The Australian Performing Tumbler (APT) is a breed of fancy pigeon.

==Origin==
This breed of pigeon was developed through selective breeding in Australia from originally imported Tumbler Pigeon stocks. The APT has been a popular flying variety in the past due to the spinning/rolling action typical of the Tumbler varieties. Wendell Levi discusses the tumbling performance and several early Tumbler breeds in his book The Pigeon. Earlier versions of the APT were quite good little performers in the air. Nowadays however the breed is maintained mainly for exhibition purposes having first been developed for the show pen in the State of New South Wales. The APT is a very popular show variety in the Australian States of New South Wales and Queensland, where the largest number of breeders of this variety can be found. A show standard was adopted by the Australian National Pigeon Association in 1991 and has now been upgraded further thanks largely to the efforts of Mr Max Van Geet and Mr Vaughan Kelly

==Description==
The APT is medium faced, pearl eyed, clean legged and quite reminiscent of the old style English Long Faced Tumbler as seen in Levi's book. It has a rounded head, short cobby body and a selection of classic tumbler colors such as recessive red, kite and almond. A quiet variety that is able to be used as a foster parent for other breeds increases the APT's usefulness.

^^^^

§ WORK ITEM:
According to the passage on the Australian Performing Tumbler, which organization adopted a show standard for the breed in 1991?

^^^^

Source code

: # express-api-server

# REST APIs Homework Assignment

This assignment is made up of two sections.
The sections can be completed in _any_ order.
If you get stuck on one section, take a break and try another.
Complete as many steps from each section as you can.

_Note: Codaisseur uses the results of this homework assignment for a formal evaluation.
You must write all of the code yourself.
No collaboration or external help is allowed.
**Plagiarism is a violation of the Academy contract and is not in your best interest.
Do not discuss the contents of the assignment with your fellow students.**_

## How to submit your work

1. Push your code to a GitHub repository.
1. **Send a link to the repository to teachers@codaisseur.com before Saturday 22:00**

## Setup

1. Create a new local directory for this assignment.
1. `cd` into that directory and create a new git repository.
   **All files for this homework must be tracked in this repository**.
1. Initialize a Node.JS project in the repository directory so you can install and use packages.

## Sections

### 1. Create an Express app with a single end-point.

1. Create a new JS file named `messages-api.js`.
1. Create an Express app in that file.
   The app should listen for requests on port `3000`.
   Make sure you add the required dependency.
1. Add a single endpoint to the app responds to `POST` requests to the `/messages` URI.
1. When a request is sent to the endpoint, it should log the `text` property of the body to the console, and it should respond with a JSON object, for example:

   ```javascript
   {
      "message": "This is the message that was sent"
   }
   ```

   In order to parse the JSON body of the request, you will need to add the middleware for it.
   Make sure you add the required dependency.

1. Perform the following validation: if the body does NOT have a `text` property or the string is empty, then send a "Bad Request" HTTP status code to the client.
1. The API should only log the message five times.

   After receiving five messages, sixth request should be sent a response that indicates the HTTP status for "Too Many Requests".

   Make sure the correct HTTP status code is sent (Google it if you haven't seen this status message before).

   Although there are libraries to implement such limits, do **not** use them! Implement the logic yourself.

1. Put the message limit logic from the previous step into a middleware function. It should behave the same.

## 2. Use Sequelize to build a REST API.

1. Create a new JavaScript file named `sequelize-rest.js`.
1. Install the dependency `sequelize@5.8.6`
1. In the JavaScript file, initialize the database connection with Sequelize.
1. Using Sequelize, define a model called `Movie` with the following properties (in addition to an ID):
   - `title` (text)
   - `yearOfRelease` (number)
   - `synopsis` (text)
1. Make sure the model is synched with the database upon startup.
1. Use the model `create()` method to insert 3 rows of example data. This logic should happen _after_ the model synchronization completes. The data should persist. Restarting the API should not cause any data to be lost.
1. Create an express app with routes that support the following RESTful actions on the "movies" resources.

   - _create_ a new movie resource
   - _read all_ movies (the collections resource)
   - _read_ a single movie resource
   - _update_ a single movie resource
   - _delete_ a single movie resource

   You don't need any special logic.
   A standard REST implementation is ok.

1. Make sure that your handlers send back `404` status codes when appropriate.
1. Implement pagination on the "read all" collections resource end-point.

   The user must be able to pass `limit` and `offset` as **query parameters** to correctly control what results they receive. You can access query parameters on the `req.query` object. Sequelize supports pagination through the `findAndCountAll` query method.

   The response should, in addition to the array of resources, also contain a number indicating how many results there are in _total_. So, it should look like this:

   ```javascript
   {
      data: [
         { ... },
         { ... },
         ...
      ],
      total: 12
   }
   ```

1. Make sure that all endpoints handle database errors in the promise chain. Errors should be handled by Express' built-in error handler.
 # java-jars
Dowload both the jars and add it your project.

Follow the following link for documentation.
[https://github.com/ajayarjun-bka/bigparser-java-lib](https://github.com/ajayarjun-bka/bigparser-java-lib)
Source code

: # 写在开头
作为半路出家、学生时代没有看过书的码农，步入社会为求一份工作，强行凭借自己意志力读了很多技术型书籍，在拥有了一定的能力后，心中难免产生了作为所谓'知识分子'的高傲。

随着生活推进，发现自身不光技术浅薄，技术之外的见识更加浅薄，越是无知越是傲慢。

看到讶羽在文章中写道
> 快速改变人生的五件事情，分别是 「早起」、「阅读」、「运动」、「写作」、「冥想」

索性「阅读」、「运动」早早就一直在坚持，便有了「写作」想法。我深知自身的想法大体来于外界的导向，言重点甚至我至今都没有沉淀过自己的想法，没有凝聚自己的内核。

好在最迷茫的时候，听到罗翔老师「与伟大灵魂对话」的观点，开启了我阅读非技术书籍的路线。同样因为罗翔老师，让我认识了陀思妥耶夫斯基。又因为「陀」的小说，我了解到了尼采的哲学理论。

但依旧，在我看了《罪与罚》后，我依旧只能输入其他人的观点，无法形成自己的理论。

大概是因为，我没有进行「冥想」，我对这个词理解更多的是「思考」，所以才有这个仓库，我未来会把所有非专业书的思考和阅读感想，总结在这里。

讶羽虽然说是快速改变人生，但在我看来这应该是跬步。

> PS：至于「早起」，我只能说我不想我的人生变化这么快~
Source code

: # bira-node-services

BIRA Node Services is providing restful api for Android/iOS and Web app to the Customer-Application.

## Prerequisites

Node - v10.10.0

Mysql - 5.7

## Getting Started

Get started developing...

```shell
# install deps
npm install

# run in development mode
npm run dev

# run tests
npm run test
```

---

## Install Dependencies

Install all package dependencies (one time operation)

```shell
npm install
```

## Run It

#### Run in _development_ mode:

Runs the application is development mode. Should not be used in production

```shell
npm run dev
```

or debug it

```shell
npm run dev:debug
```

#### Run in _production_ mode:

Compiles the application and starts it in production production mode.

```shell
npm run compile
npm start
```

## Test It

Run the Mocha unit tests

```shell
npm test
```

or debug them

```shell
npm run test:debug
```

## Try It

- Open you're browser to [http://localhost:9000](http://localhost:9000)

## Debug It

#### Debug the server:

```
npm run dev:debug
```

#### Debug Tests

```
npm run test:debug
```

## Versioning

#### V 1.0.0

^^^^

§ YOUR SOLUTION:
The Australian National Pigeon Association